My two scholars will work together and with non-scholars on the team, including with direct hires and mentees from other programs. I'm not positive what this cast of characters will look like when MATS begins.

This project is supported via a new spin-out nonprofit which works closely with RAND on more-physical projects which RAND procurement is not a good fit for. From the scholars' perspective, I don't expect this detail to matter.

Mentorship style

Co-working 2-4 hours per week, including detailed guidance. Flexible. 1 hour check-ins per week. You can schedule ad-hoc calls if stuck or wanting to brainstorm.

Representative papers

Gregersen, et al., Input-Dependent Power Usage in GPUs
A blog post exploring the sensitivity of GPU power draw to the content of matrices during multiplication
A rundown of common methods in hardware security
A paper on leaking model weights from GPUs
A paper on leaking information from existing on-chip sensors
Another paper on leaking model weights
A paper on recovering tokens from LLM side channels

Scholars we are looking for

Please note: experience with hardware is not a requirement for this stream, as long as you are willing to work hard and learn fast, and can show other evidence of exceptional ability. If in doubt: we encourage you to apply!

We will provide you with a lot of autonomy and plug-and-play access to a rare combination of tools and equipment—in exchange we expect you to have a strong self-direction, intellectual ambition, and a lot of curiosity. This stream requires you to have a tight experiment loop to form and test hypotheses on the fly.

Example skill profiles:

Machine learning: familiarity with LLM architecture, especially for mixture-of-experts. Making classifier, regression, and generative models for unusual data types.
Math: statistical tests of correlation and mutual information.
Electrical engineering: signal processing, transmission lines, antennae and radio, switching power supplies.
Hardware: GPU architecture (memory and compute), PCIe traffic, matrix multiplication circuits, dynamic frequency scaling.
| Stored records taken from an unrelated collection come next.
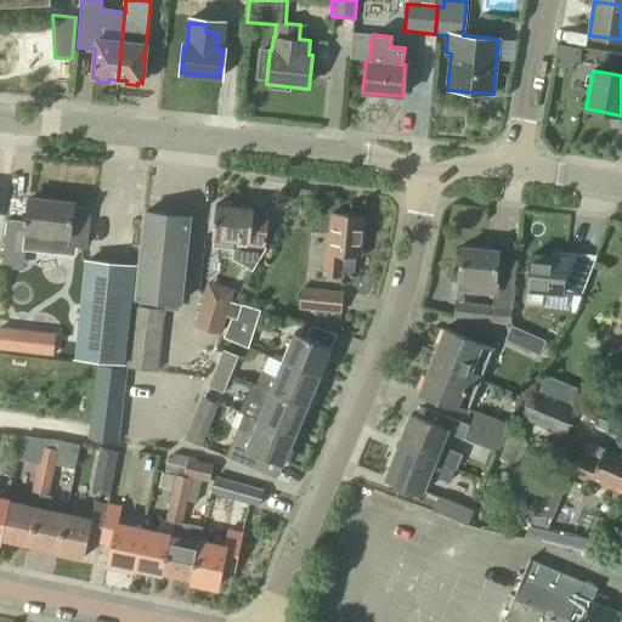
[(86,249),(91,208),(73,207),(73,203),(29,199),(26,232),(28,232),(28,237),(43,238),(43,233),(68,236),(67,247),(86,249)]
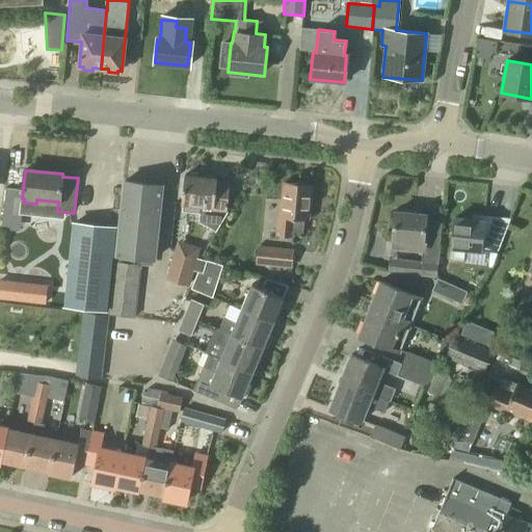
[(201,177),(198,174),(189,173),(186,176),(184,176),(181,204),(184,204),(183,211),(200,213),(201,206),(211,207),(211,213),(227,214),(230,183),(216,181),(216,179),(201,177)]
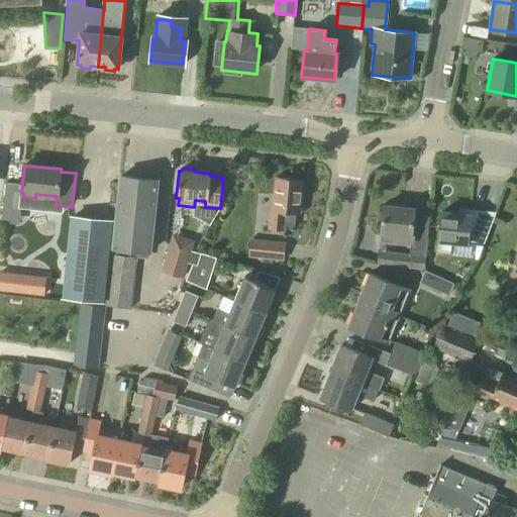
[(157,180),(120,176),(112,247),(111,247),(104,306),(105,307),(131,309),(136,257),(137,257),(138,251),(148,252),(157,180)]
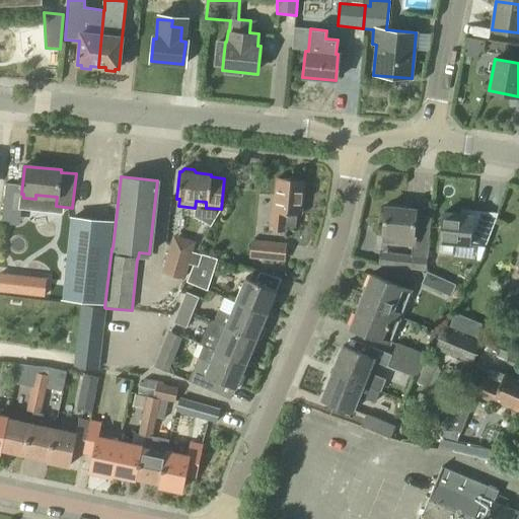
[(301,214),(304,181),(278,179),(276,196),(274,195),(273,211),(270,211),(268,230),(285,232),(286,227),(295,228),(296,214),(301,214)]
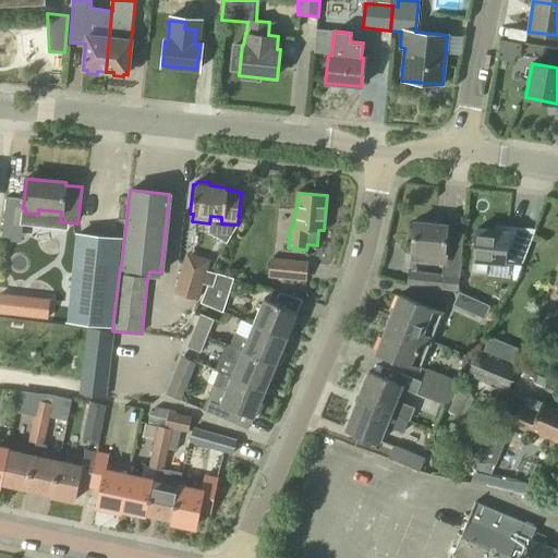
[(458,291),(461,259),(444,258),(447,226),(413,222),(410,262),(428,263),(428,259),(443,261),(441,275),(422,273),(421,288),(458,291)]
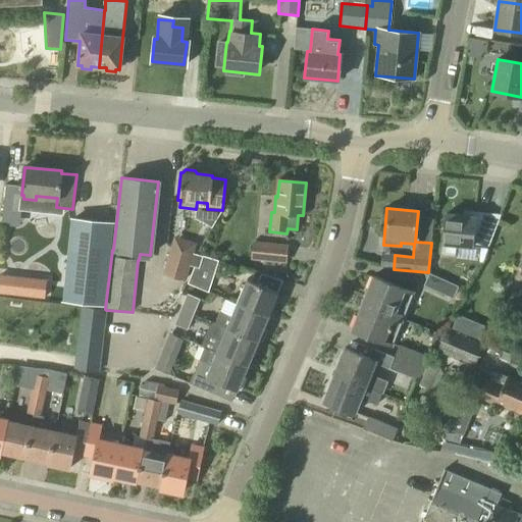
[(487,248),(493,232),(471,230),(472,217),(446,215),(442,244),(441,243),(440,255),(455,257),(456,245),(472,246),(472,247),(487,248)]
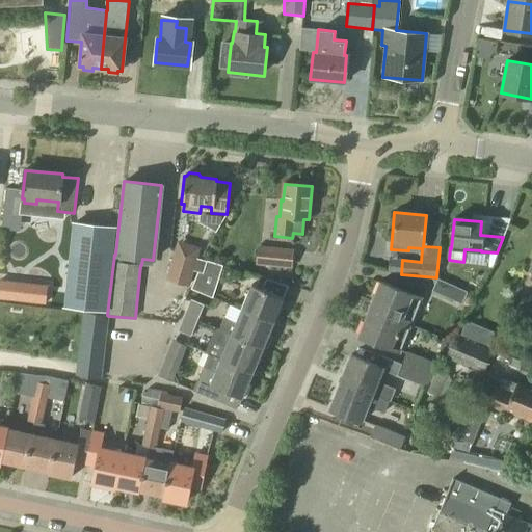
[(114,229),(72,224),(63,309),(105,313),(114,229)]
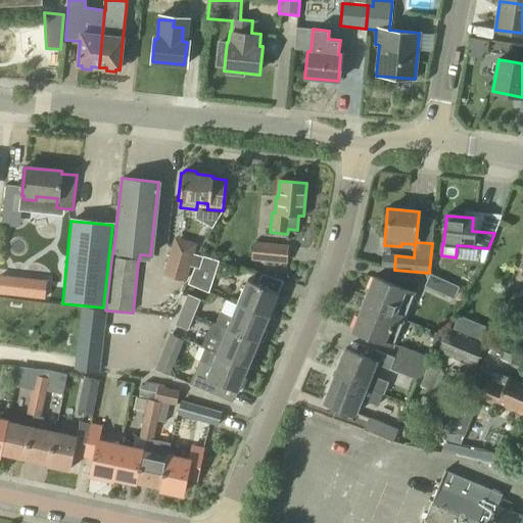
[(175,238),(164,275),(184,281),(195,243),(175,238)]
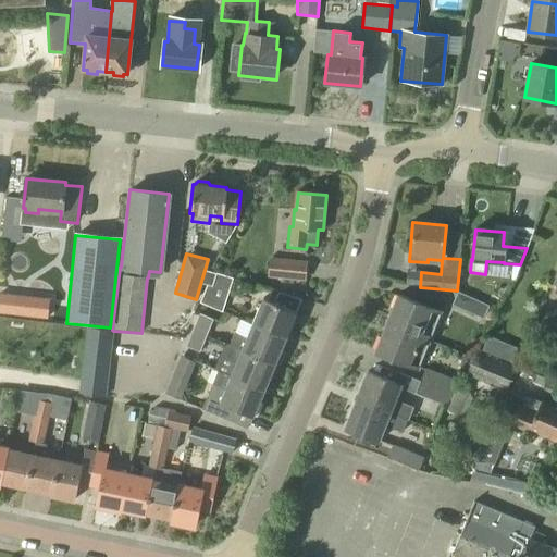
[(304,280),(306,263),(270,259),(268,275),(304,280)]
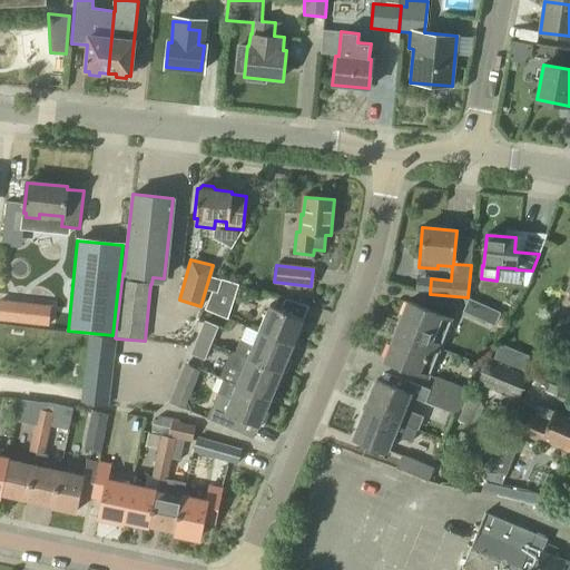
[(234,300),(238,285),(222,279),(217,294),(212,292),(204,310),(227,320),(234,300)]
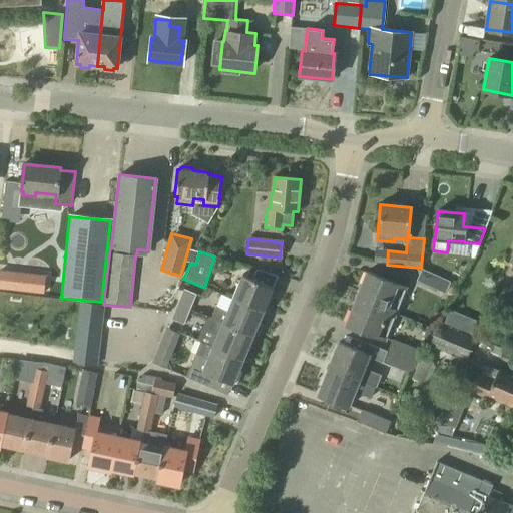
[(445,294),(451,282),(422,269),(416,281),(445,294)]
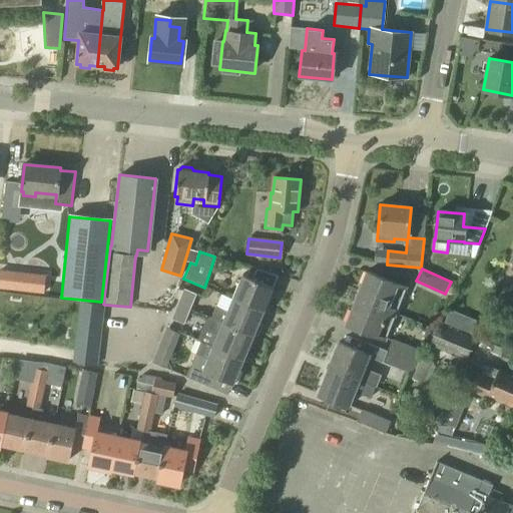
[(15,272),(0,271),(0,288),(13,290),(15,272)]
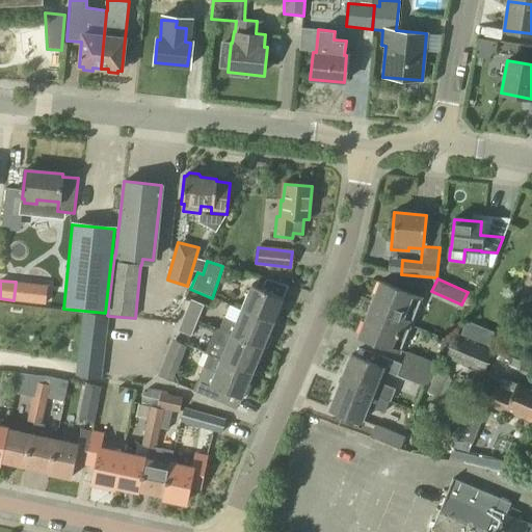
[(369,310),(410,326),(422,297),(413,293),(411,294),(380,282),(369,310)]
Must have: Trained or fine-tuned a transformer language model in PyTorch (toy models and following guides is fine). Familiar with basic electronics concepts (voltage, current, transistors). Has experience writing research papers, even as a class assignment.

Nice to have: Familiarity with LaTeX, PyTorch internals, CUDA/OpenCL, GPU architecture, chip design, oscilloscopes, signal processing, electrical engineering.

You will collaborate with other scholars and researchers pursuing similar topics. You may find other collaborators, but they will need to be individually approved for access to the remote research testbenches.

Project selection

There is a cluster of potential projects to choose from. As a team, we will decide which to pursue based on individual interest and skills. Mentors will pitch example projects and scholars can then modify and re-pitch them. Once the research problem, hypothesis, and testing plan are written and agreed on, scholars begin object-level work. We encourage failing fast and jumping to a fallback project.